Suppose $(x_n)_{n \in \mathbb{N}}$ is a Cauchy sequence and $A = \{ x_n : n \in \mathbb{N} \}$ not closed. Show that there exists $x \in X$ such that $x_n \longrightarrow x$.
Since $A$ is not closed:
$$
\forall y\in A , \exists \varepsilon > 0 s.t. S(y,\varepsilon) \subset A
$$
and since $x_n$ is Cauchy:
$$
\forall \varepsilon > 0 ,\exists n_0 \in \mathbb{N} s.t. \forall n,m \geq n_0 : \rho (x_n,x_m) < \varepsilon
$$
But I can't see a way to connect these two to prove convergence.

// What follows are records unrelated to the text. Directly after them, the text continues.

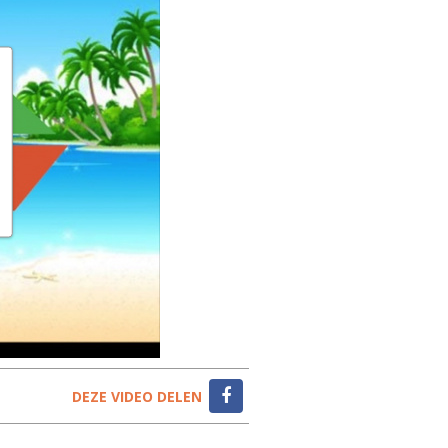
DEZE VIDEO DELEN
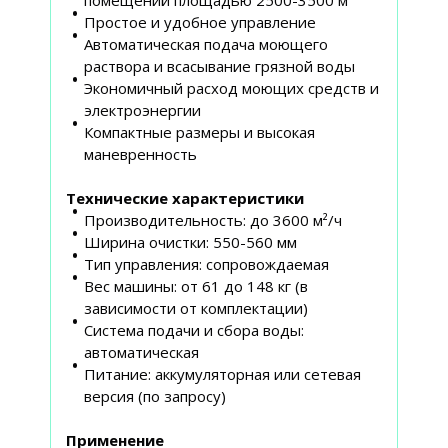
Простое и удобное управление
Автоматическая подача моющего
раствора и всасывание грязной воды
Экономичный расход моющих средств и
электроэнергии
Компактные размеры и высокая
маневренность
Технические характеристики
Производительность: до 3600 м²/ч
Ширина очистки: 550-560 мм
Тип управления: сопровождаемая
Вес машины: от 61 до 148 кг (в
зависимости от комплектации)
Система подачи и сбора воды:
автоматическая
Питание: аккумуляторная или сетевая
версия (по запросу)
Применение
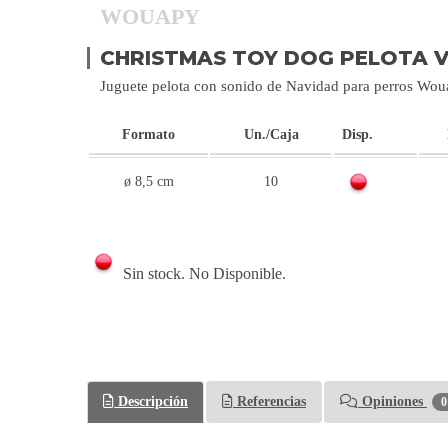
WOUAPY
CHRISTMAS TOY DOG PELOTA V
Juguete pelota con sonido de Navidad para perros Wo
Formato
Un./Caja
Disp.
ø 8,5 cm
10
Sin stock. No Disponible.
Descripción
Referencias
Opiniones
0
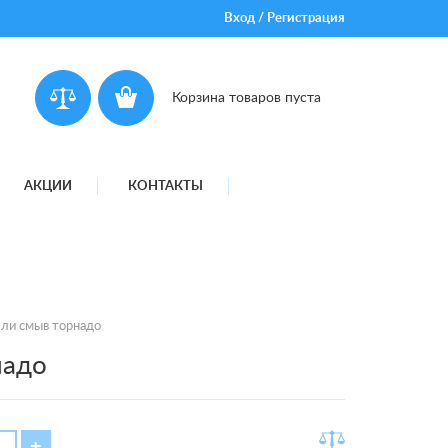
Вход
/
Регистрация
Корзина товаров пуста
АКЦИИ
КОНТАКТЫ
лли смыв торнадо
надо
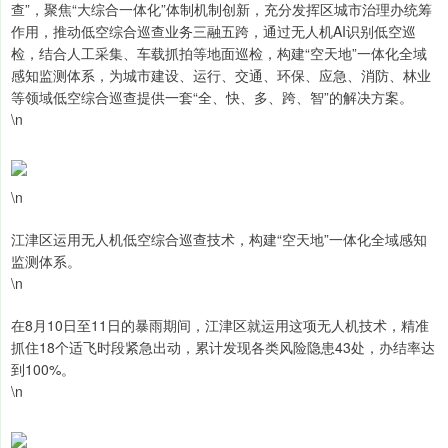
查”，聚焦“大综合一体化”体制机制创新，充分发挥区城市治理办统筹
作用，推动低空综合巡查业务三融五跨，通过无人机AI识别低空巡
检，结合人工采集、车载抓拍等地面巡检，构建“空天地”一体化全域
感知监测体系，为城市建设、运行、交通、环保、应急、消防、林业
等领域低空综合巡查提供一套“全、快、多、跨、智”的解决方案。
\n
\n
江津区运用无人机低空综合巡查技术，构建“空天地”一体化全域感知
监测体系。
\n
在8月10日至11日的暴雨期间，江津区就运用这项无人机技术，精准
抓住18个适飞时段紧急出动，累计发现各类风险隐患43处，办结率达
到100%。
\n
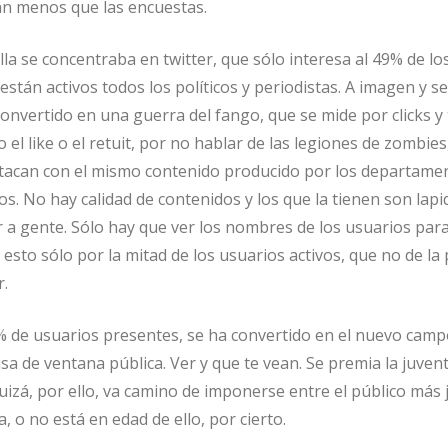
tan menos que las encuestas.
alla se concentraba en twitter, que sólo interesa al 49% de lo
stán activos todos los políticos y periodistas. A imagen y 
convertido en una guerra del fango, que se mide por clicks y
 el like o el retuit, por no hablar de las legiones de zombies
atacan con el mismo contenido producido por los departame
os. No hay calidad de contenidos y los que la tienen son lap
 a gente. Sólo hay que ver los nombres de los usuarios par
 esto sólo por la mitad de los usuarios activos, que no de la
r.
 de usuarios presentes, se ha convertido en el nuevo camp
usa de ventana pública. Ver y que te vean. Se premia la juvent
uizá, por ello, va camino de imponerse entre el público más 
, o no está en edad de ello, por cierto.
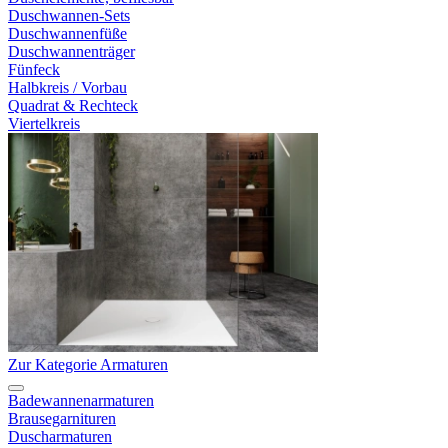
Duschwannen-Sets
Duschwannenfüße
Duschwannenträger
Fünfeck
Halbkreis / Vorbau
Quadrat & Rechteck
Viertelkreis
Zur Kategorie Armaturen
Badewannenarmaturen
Brausegarnituren
Duscharmaturen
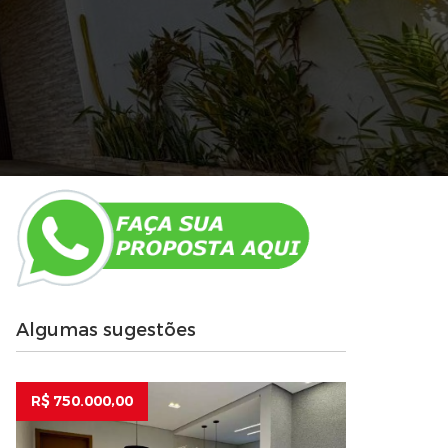
Algumas sugestões
R$ 750.000,00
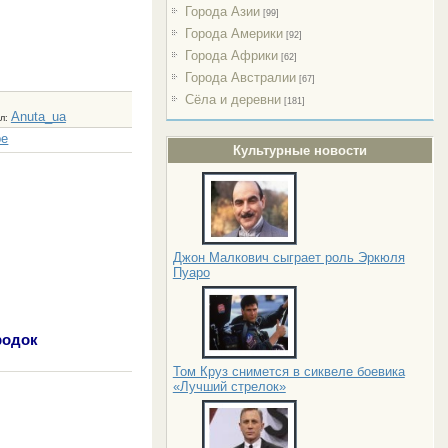
Города Азии
[99]
Города Америки
[92]
Города Африки
[62]
Города Австралии
[67]
Сёла и деревни
[181]
Anuta_ua
л
:
ре
Культурные новости
Джон Малкович сыграет роль Эркюля
Пуаро
родок
Том Круз снимется в сиквеле боевика
«Лучший стрелок»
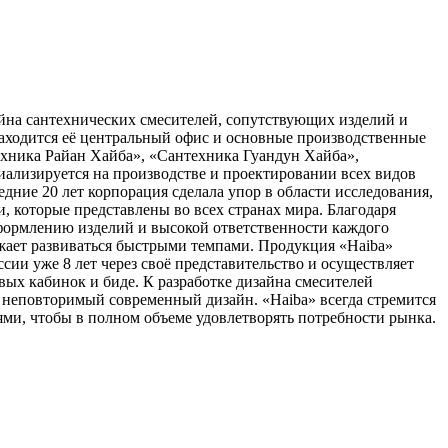
йна сантехнических смесителей, сопутствующих изделий и
 находится её центральный офис и основные производственные
ехника Райан Хайба», «Сантехника Гуандун Хайба»,
иализируется на производстве и проектировании всех видов
едние 20 лет корпорация сделала упор в области исследования,
, которые представлены во всех странах мира. Благодаря
формлению изделий и высокой ответственности каждого
лжает развиваться быстрыми темпами. Продукция «Haiba»
ии уже 8 лет через своё представительство и осуществляет
вых кабинок и биде. К разработке дизайна смесителей
 неповторимый современный дизайн. «Haiba» всегда стремится
ми, чтобы в полном объеме удовлетворять потребности рынка.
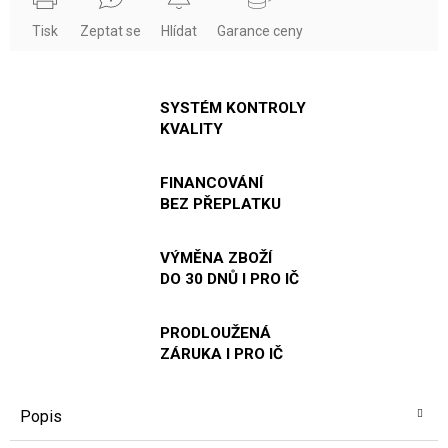
Tisk
Zeptat se
Hlídat
Garance ceny
SYSTÉM KONTROLY
KVALITY
FINANCOVÁNÍ
BEZ PŘEPLATKU
VÝMĚNA ZBOŽÍ
DO 30 DNŮ I PRO IČ
PRODLOUŽENÁ
ZÁRUKA I PRO IČ
Popis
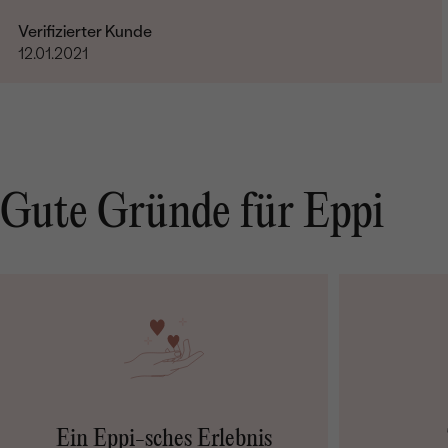
Verifizierter Kunde
12.01.2021
Gute Gründe für Eppi
Ein Eppi-sches Erlebnis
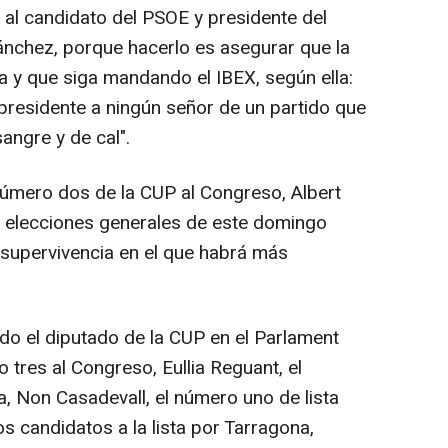
n al candidato del PSOE y presidente del
ánchez, porque hacerlo es asegurar que la
 y que siga mandando el IBEX, según ella:
residente a ningún señor de un partido que
ngre y de cal".
 número dos de la CUP al Congreso, Albert
s elecciones generales de este domingo
 supervivencia en el que habrá más
ado el diputado de la CUP en el Parlament
 tres al Congreso, Eullia Reguant, el
a, Non Casadevall, el número uno de lista
os candidatos a la lista por Tarragona,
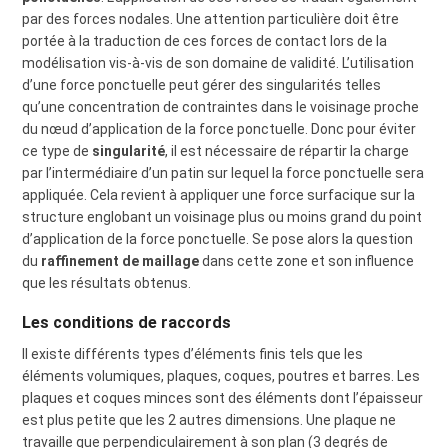
par des forces nodales. Une attention particulière doit être
portée à la traduction de ces forces de contact lors de la
modélisation vis-à-vis de son domaine de validité. L’utilisation
d’une force ponctuelle peut gérer des singularités telles
qu’une concentration de contraintes dans le voisinage proche
du nœud d’application de la force ponctuelle. Donc pour éviter
ce type de
singularité
, il est nécessaire de répartir la charge
par l’intermédiaire d’un patin sur lequel la force ponctuelle sera
appliquée. Cela revient à appliquer une force surfacique sur la
structure englobant un voisinage plus ou moins grand du point
d’application de la force ponctuelle. Se pose alors la question
du
raffinement de maillage
dans cette zone et son influence
que les résultats obtenus.
Les conditions de raccords
Il existe différents types d’éléments finis tels que les
éléments volumiques, plaques, coques, poutres et barres. Les
plaques et coques minces sont des éléments dont l’épaisseur
est plus petite que les 2 autres dimensions. Une plaque ne
travaille que perpendiculairement à son plan (3 degrés de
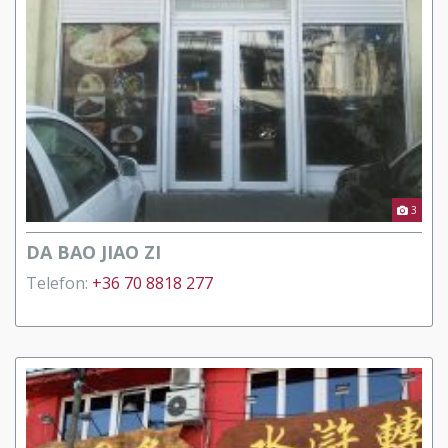
3
DA BAO JIAO ZI
Telefon:
+36 70 8818 277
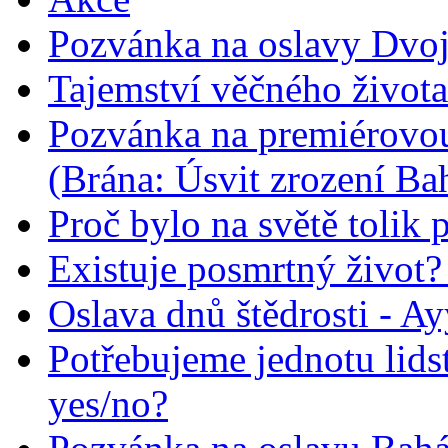
Pozvánka na oslavy Dvoj
Tajemství věčného života
Pozvánka na premiérovou
(Brána: Úsvit zrození Ba
Proč bylo na světě tolik 
Existuje posmrtný život? :
Oslava dnů štědrosti - A
Potřebujeme jednotu lid
yes/no?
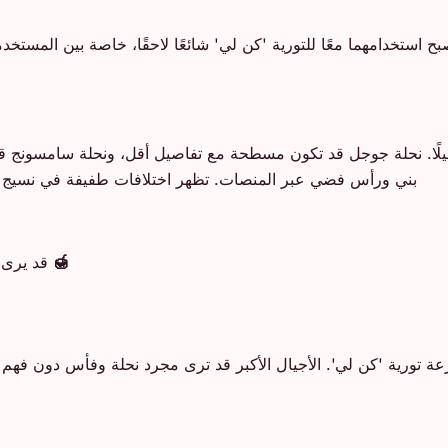
ضافة رمزي النحلة (🐝) والفأس (⛏️) في عام 2010. أصبح استخدامهما معًا للتورية 'كن لي' شائعًا ل
 تفصيلًا. نحلة جوجل قد تكون مسطحة مع تفاصيل أقل، ونحلة سامسونج 
بني ورأس فضي عبر المنصات. تظهر اختلافات طفيفة في نسيج ال
🍯
قد يرى ا
سرعة تورية 'كن لي'. الأجيال الأكبر قد ترى مجرد نحلة وفأس دون فهم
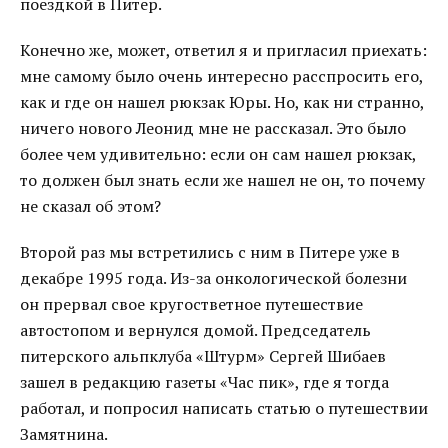
поездкой в Питер.
Конечно же, может, ответил я и пригласил приехать:
мне самому было очень интересно расспросить его,
как и где он нашел рюкзак Юры. Но, как ни странно,
ничего нового Леонид мне не рассказал. Это было
более чем удивительно: если он сам нашел рюкзак,
то должен был знать если же нашел не он, то почему
не сказал об этом?
Второй раз мы встретились с ним в Питере уже в
декабре 1995 года. Из-за онкологической болезни
он прервал свое кругостветное путешествие
автостопом и вернулся домой. Председатель
питерского альпклуба «Штурм» Сергей Шибаев
зашел в редакцию газеты «Час пик», где я тогда
работал, и попросил написать статью о путешествии
Замятнина.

Some starting hints would be greatly appreciated.
Best Answer
Take $x\in\overline{\{x_n\,|\,n\in\mathbb N\}}\setminus\{x_n\,|\,n\in\mathbb N\}$. Then there is some sequence of terms of the sequence $(x_n)_{n\in\mathbb N}$ converging to $x$. In other words (since $x$ itself does not belong to the sequence), $x$ is the limit of some subsequence of the sequence $(x_n)_{n\in\mathbb N}$. But whenever a Cauchy sequence has a convergent subsequence, the whole sequence converges to the limit of that subsequence.